Matt FitzgeraldCorrespondent IIIJuly 20, 2013

GULLANE, SCOTLAND - JULY 20:  Lee Westwood of England reacts from the 3rd tee during the third round of the 142nd Open Championship at Muirfield on July 20, 2013 in Gullane, Scotland.  (Photo by Matthew Lewis/Getty Images)
Matthew Lewis/Getty Images

Lee Westwood is in ideal position to capture his maiden major championship at the 2013 British Open, holding a two-stroke lead after 54 holes thanks to a one-under round of 70 on Saturday.

However, in order to beat out his closest competitors in Tiger Woods, Hunter Mahan and the countless others hoping for their first taste at major glory, the Englishman must get his ball-striking in order for the final round.

A cushion of multiple shots can evaporate quickly at Muirfield Golf Links, with trouble lurking at every turn in the form of knee-high rough and ruthless greens. Thus, Westwood has to be on top of his game to emerge with the Claret Jug.

Two recent developments have helped Westwood to where he is now.

Westwood turned to a new pair of eyes to check on his swing in Sean Foley, and discovered a revelation of a mentor in 1991 Open champion Ian Baker-Finch to help him with his putting.

The golf swing is a fluid, fluctuating phenomenon that isn't ever fully mastered—even the planet's best hit wild shots from time to time.

Westwood, though, has struggled in relation to the rest of the field in with his long game.

His form wasn't good before he consulted with Foley—who coached his compatriot Justin Rose to victory at the U.S. Open and is Woods' coach as well—but there has still been inconsistency from tee to green at the Open.

Granted, the conditions at Muirfield aren't exactly ideal for lighting it up. Also, it does take some time to adjust to even the most minimal of swing changes, especially at this high of a level in golf.

What has saved Westwood through the first three rounds is his putter, which he can apparently thank Baker-Finch for.

Westwood leads the tournament with 26 one-putts—almost half of the greens. That has historically been the shakiest part of his game, and in layman's terms, he's out of his mind with the flatstick in hand.

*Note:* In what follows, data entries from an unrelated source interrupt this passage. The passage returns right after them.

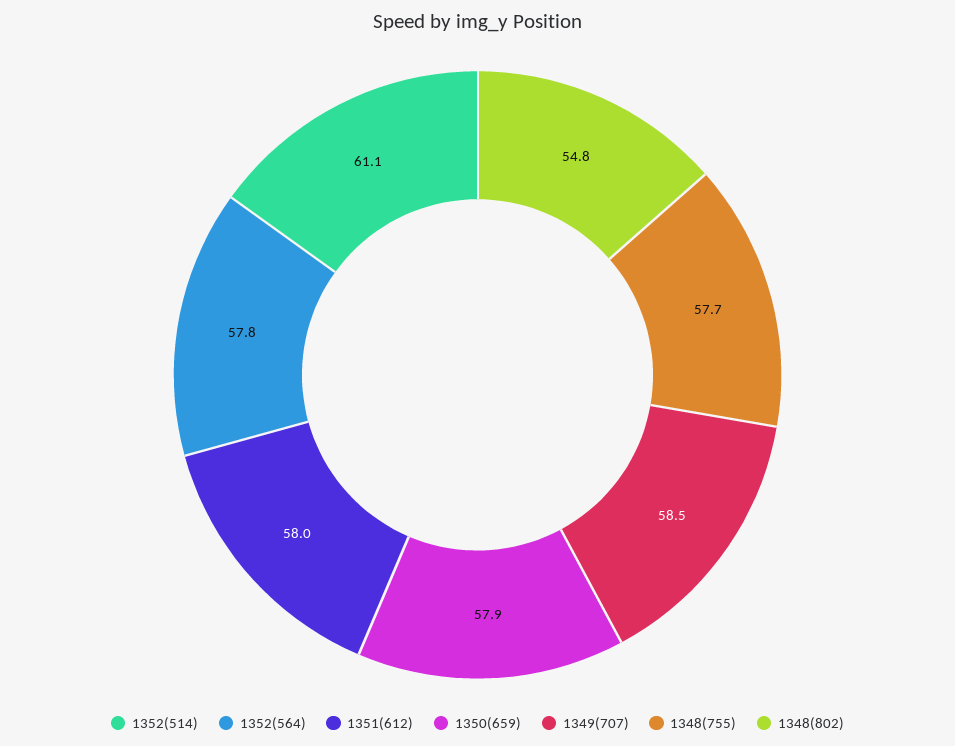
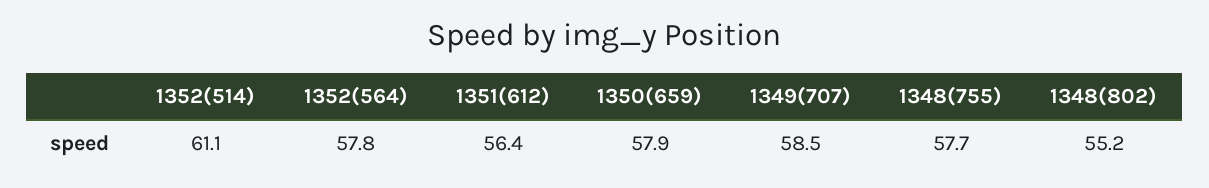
1351(612): 58 -> 56.4
1348(802): 54.8 -> 55.2

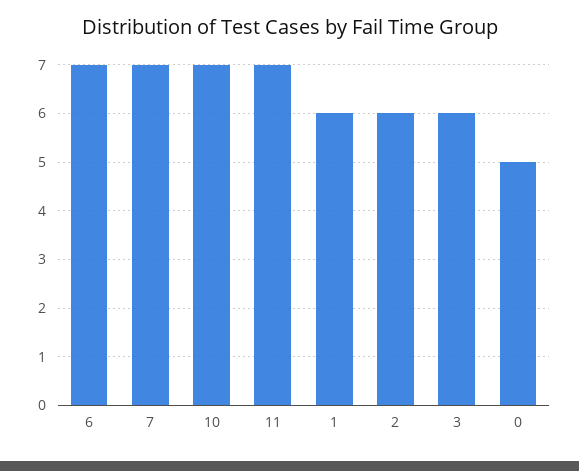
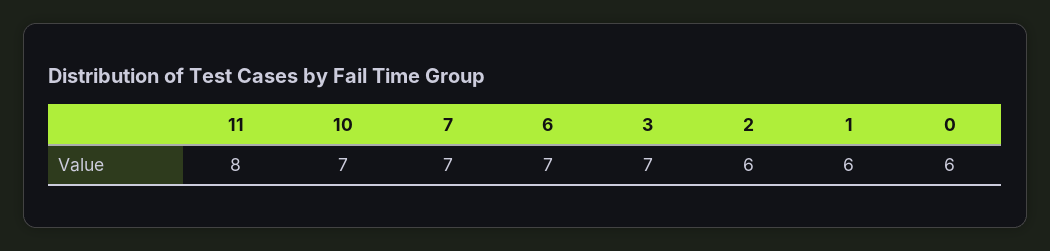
11: 7 -> 8
3: 6 -> 7
0: 5 -> 6

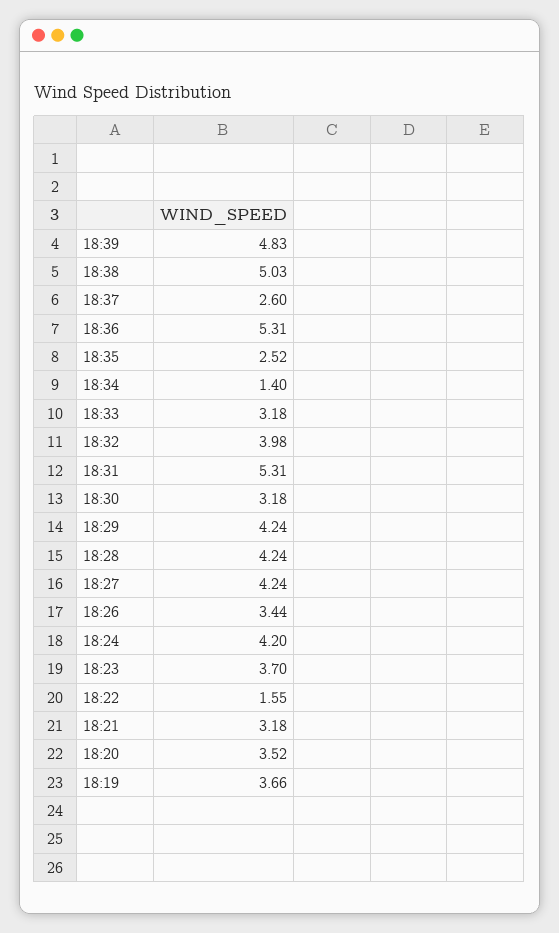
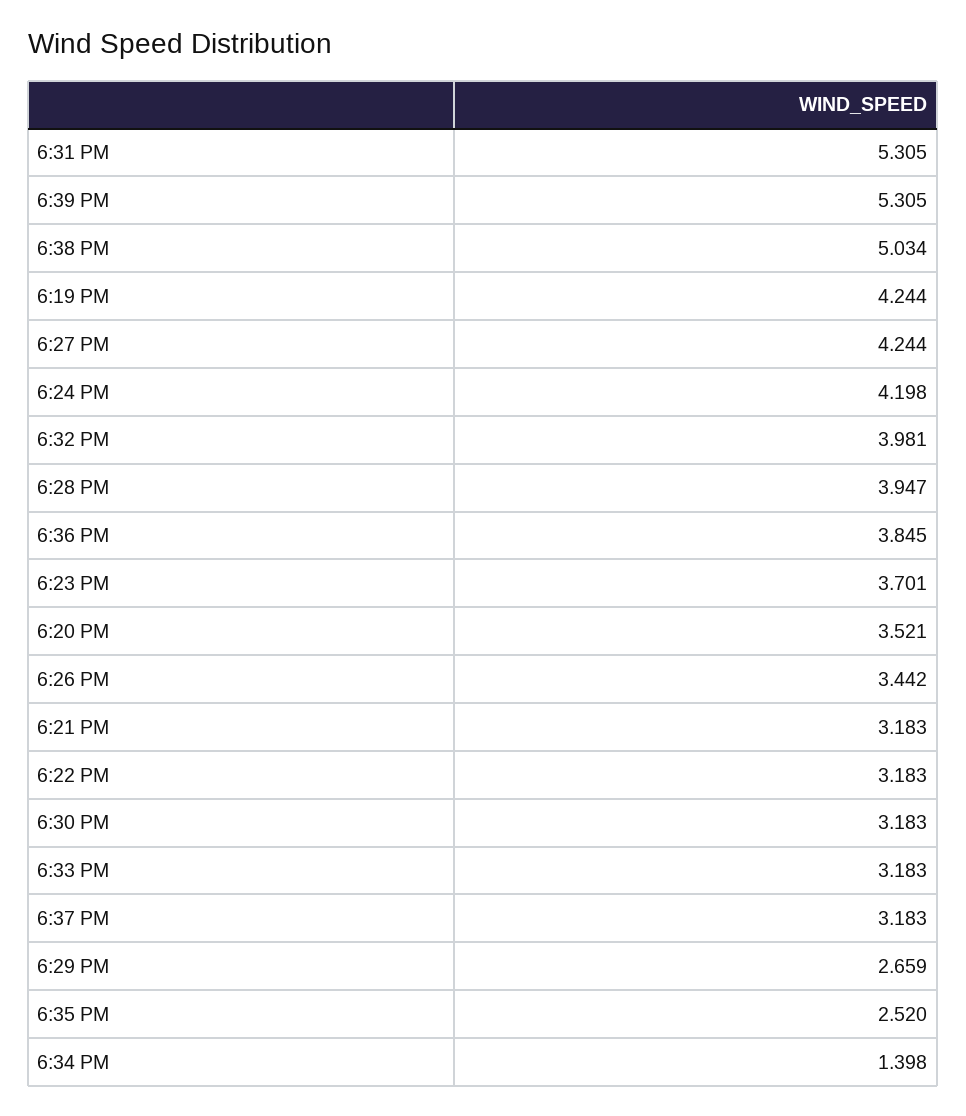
18:39: 4.83 -> 5.305
18:37: 2.6 -> 3.183
18:36: 5.31 -> 3.845
18:29: 4.24 -> 2.659
18:28: 4.24 -> 3.947
18:22: 1.55 -> 3.183
18:19: 3.66 -> 4.244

Nine or so one-putts tomorrow under the circumstances is a rather tall task to manage. Maybe the veteran can continue to surprise rolling the rock, but his grind toward the trophy would be far easier with a few more realistic looks at birdie.

Hitting 57.1 percent of fairways has Westwood tied for 52nd at the Open, and his 57.4 greens in regulation percentage is T-62.

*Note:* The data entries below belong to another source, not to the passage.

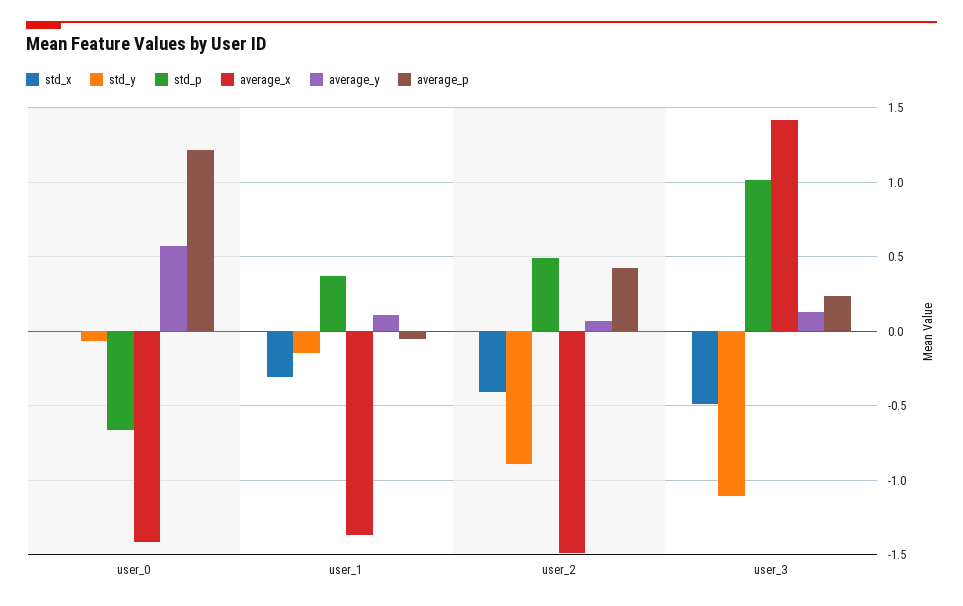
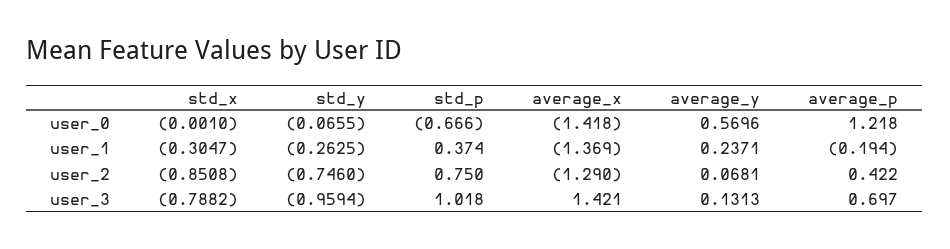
std_y, user_1: -0.15 -> -0.2625
average_y, user_1: 0.1 -> 0.2371
average_p, user_1: -0.05 -> -0.194
std_x, user_2: -0.4 -> -0.8508
std_y, user_2: -0.9 -> -0.746
std_p, user_2: 0.5 -> 0.75
average_x, user_2: -1.5 -> -1.29
std_x, user_3: -0.5 -> -0.7882
std_y, user_3: -1.1 -> -0.9594
average_p, user_3: 0.25 -> 0.697

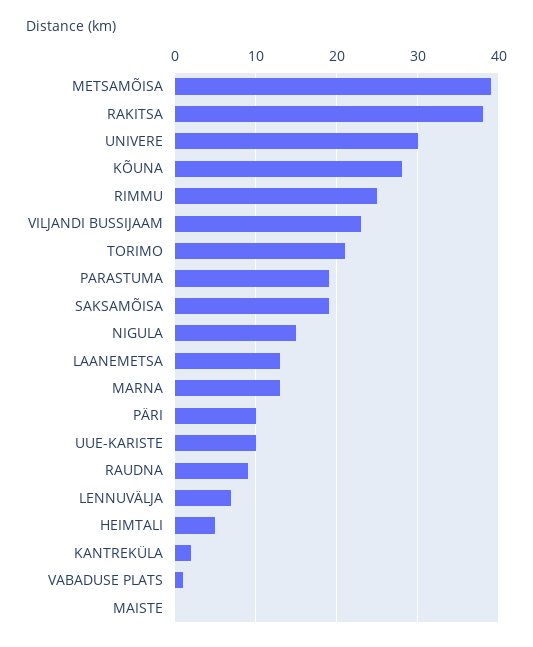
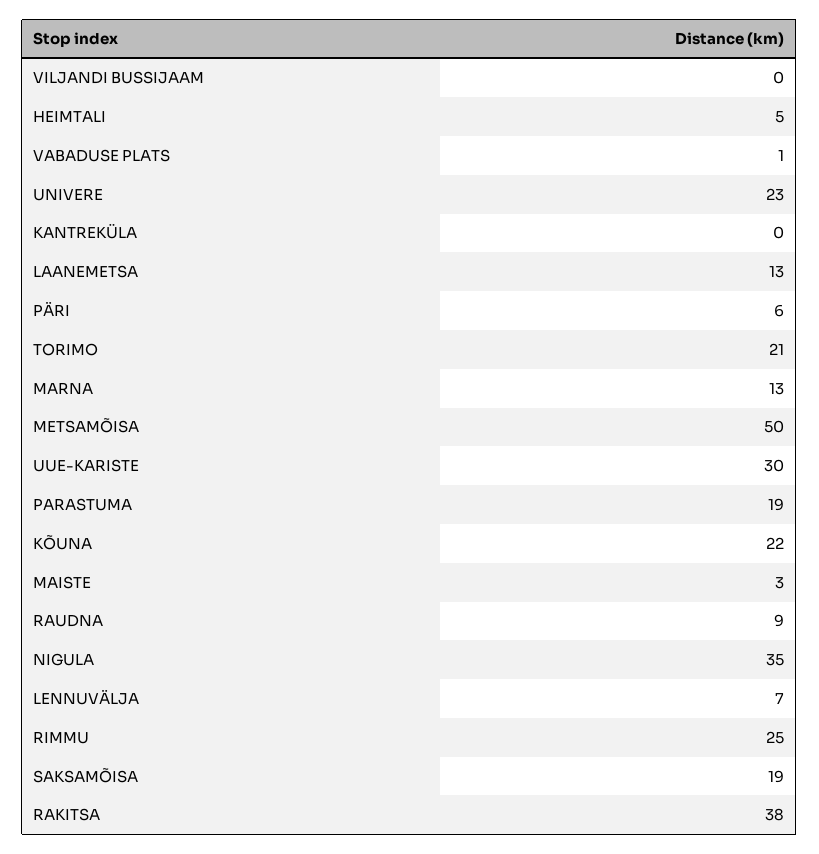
METSAMÕISA: 39 -> 50
UNIVERE: 30 -> 23
KÕUNA: 28 -> 22
VILJANDI BUSSIJAAM: 23 -> 0
NIGULA: 15 -> 35
PÄRI: 10 -> 6
UUE-KARISTE: 10 -> 30
KANTREKÜLA: 2 -> 0
MAISTE: 0 -> 3

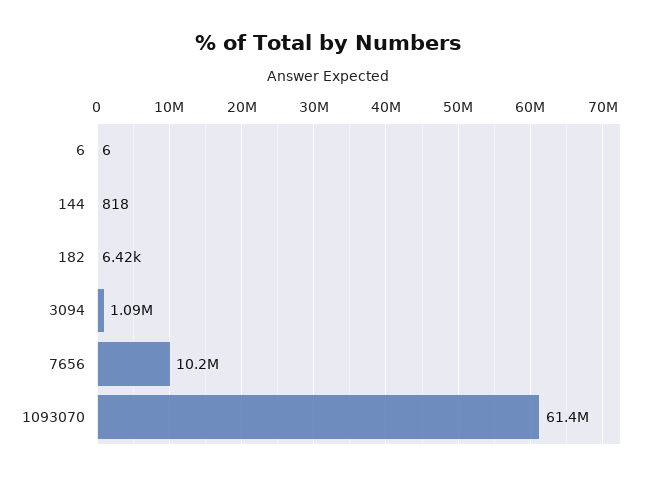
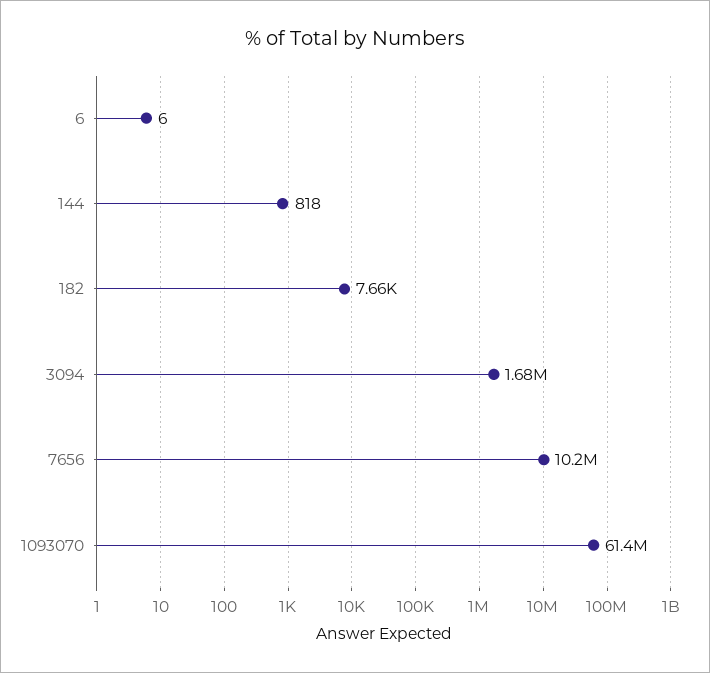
182: 6420 -> 7660
3094: 1090000 -> 1680000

Considering how penal the rough is and the ratcheted-up intensity as the tournament draws nearer to its conclusion, Westwood will have to leave himself in better position to maintain his lead.

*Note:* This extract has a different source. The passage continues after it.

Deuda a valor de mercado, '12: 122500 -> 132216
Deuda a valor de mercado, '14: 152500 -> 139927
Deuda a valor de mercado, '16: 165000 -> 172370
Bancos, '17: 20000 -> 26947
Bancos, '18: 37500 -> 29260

When he finished out his round with a tap-in on the 18th from short range, it took longer than expected. Perhaps it was an aberration given the huge putts he holed for bogey on No. 16 and birdie at the par-five 17th, but Shane Bacon of Yahoo! was particularly critical:

It will obviously be key to hole putts, but more shots like his brilliant iron play at No. 14 that set up a birdie must be struck to keep the mind clear of burdensome swing thoughts.

Sunday won't be as much about making birdies for Westwood, but rather about minimizing mistakes, which he has done extremely well all week.

To ensure his long-awaited major triumph, the swing is the thing to get Westwood to the summit.

Note: Tournament statistics were obtained from TheOpen.com.